▸ PROBLEM DESCRIPTION
Please copy everything from the line with "family: Mustelidae" down to the end of the records, replacing "common name" with "vernacular name" and leaving all else unchanged.

▸ RECORDS PROVIDED

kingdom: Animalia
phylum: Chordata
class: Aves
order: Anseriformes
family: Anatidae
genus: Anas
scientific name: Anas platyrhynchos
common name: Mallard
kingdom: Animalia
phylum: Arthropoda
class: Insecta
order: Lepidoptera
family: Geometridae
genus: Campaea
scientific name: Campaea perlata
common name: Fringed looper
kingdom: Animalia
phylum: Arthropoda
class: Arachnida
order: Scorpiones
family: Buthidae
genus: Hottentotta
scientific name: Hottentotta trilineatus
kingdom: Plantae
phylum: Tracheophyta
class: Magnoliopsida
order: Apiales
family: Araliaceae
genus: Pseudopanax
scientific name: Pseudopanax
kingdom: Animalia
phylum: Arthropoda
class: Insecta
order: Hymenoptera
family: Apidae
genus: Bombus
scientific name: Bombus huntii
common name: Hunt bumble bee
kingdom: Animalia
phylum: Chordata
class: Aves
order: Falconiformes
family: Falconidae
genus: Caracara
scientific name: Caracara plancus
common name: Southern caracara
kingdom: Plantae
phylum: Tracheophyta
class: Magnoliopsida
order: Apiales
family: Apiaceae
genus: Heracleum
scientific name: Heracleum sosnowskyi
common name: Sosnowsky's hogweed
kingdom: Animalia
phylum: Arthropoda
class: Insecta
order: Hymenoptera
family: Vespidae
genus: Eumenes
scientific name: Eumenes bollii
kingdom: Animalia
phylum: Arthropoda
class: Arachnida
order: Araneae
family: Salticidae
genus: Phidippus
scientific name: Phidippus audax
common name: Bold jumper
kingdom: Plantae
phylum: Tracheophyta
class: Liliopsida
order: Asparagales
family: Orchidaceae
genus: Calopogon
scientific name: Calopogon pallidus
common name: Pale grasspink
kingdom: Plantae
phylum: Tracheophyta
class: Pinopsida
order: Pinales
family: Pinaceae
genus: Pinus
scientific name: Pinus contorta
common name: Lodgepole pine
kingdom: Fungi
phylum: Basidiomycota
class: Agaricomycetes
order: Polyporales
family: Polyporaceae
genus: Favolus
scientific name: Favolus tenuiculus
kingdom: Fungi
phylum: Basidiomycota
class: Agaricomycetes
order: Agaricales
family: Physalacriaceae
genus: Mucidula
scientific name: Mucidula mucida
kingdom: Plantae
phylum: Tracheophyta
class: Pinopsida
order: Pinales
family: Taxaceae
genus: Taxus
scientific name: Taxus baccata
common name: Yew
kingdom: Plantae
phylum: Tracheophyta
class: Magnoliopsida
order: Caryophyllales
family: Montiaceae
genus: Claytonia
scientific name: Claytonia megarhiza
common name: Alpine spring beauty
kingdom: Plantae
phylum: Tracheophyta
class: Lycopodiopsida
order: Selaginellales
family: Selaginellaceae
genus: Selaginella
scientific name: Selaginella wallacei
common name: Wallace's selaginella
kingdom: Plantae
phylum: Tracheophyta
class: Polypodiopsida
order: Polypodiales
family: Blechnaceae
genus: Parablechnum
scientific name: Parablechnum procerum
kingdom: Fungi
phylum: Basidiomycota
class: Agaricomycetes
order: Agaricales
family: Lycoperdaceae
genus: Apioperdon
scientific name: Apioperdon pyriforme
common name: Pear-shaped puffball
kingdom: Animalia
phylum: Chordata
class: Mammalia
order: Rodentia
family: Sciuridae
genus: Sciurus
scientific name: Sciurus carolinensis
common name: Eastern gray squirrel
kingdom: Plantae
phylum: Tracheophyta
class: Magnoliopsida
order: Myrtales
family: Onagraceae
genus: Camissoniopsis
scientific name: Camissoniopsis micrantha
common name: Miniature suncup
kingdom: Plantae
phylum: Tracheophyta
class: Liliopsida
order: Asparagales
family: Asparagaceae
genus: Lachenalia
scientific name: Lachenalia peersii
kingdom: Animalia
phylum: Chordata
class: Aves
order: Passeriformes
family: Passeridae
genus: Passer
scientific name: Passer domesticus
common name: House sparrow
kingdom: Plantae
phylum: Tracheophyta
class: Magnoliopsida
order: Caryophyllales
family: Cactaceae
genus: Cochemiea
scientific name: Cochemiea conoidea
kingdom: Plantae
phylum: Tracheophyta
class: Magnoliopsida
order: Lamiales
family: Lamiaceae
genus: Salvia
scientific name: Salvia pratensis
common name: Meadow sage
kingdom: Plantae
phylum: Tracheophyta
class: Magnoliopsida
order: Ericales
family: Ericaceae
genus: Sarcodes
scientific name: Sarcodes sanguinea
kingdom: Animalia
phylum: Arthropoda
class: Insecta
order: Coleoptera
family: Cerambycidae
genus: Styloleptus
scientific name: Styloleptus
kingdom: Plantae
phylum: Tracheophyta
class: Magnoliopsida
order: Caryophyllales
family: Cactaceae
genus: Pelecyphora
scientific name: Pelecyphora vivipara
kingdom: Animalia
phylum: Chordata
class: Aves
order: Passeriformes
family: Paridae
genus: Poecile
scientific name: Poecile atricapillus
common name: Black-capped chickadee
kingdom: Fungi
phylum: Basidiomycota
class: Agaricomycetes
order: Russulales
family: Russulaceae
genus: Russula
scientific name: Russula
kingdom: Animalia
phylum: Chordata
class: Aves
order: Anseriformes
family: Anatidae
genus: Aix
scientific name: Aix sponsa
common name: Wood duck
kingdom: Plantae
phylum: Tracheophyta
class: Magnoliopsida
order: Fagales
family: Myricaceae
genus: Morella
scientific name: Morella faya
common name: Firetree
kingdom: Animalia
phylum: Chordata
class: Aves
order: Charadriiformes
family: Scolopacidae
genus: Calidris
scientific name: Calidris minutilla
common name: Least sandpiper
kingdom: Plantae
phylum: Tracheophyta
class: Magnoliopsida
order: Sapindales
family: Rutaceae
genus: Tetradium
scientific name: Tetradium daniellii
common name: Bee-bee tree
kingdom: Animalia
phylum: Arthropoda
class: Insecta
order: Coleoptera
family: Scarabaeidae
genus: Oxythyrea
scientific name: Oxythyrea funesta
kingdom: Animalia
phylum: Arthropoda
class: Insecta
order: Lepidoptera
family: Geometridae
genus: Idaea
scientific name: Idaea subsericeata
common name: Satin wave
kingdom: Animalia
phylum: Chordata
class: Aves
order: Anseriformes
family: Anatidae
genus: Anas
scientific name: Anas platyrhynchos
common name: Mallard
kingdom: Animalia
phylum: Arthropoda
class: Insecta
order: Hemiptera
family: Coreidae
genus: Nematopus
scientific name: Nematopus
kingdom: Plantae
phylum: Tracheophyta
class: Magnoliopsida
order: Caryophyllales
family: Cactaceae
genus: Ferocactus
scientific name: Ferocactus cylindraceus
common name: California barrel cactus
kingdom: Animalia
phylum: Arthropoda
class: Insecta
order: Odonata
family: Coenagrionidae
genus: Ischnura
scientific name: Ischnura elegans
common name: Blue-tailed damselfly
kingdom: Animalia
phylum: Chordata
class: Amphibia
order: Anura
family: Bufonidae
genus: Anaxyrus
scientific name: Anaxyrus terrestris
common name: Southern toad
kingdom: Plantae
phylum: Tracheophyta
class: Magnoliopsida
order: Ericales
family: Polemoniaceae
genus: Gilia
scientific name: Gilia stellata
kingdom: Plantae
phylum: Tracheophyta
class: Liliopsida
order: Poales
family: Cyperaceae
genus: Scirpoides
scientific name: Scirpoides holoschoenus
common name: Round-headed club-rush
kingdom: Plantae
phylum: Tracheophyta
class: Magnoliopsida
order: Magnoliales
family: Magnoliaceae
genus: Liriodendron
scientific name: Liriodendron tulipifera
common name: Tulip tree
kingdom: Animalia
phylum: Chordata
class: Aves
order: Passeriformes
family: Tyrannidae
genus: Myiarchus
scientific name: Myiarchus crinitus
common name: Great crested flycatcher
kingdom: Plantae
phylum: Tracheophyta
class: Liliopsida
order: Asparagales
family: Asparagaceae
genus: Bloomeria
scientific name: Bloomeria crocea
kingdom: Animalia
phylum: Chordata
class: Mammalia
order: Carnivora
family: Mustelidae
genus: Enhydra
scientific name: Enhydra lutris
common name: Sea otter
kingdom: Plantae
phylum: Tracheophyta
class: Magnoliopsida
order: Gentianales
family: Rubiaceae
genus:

▸ EXERCISE OUTPUT
family: Mustelidae
genus: Enhydra
scientific name: Enhydra lutris
vernacular name: Sea otter
kingdom: Plantae
phylum: Tracheophyta
class: Magnoliopsida
order: Gentianales
family: Rubiaceae
genus:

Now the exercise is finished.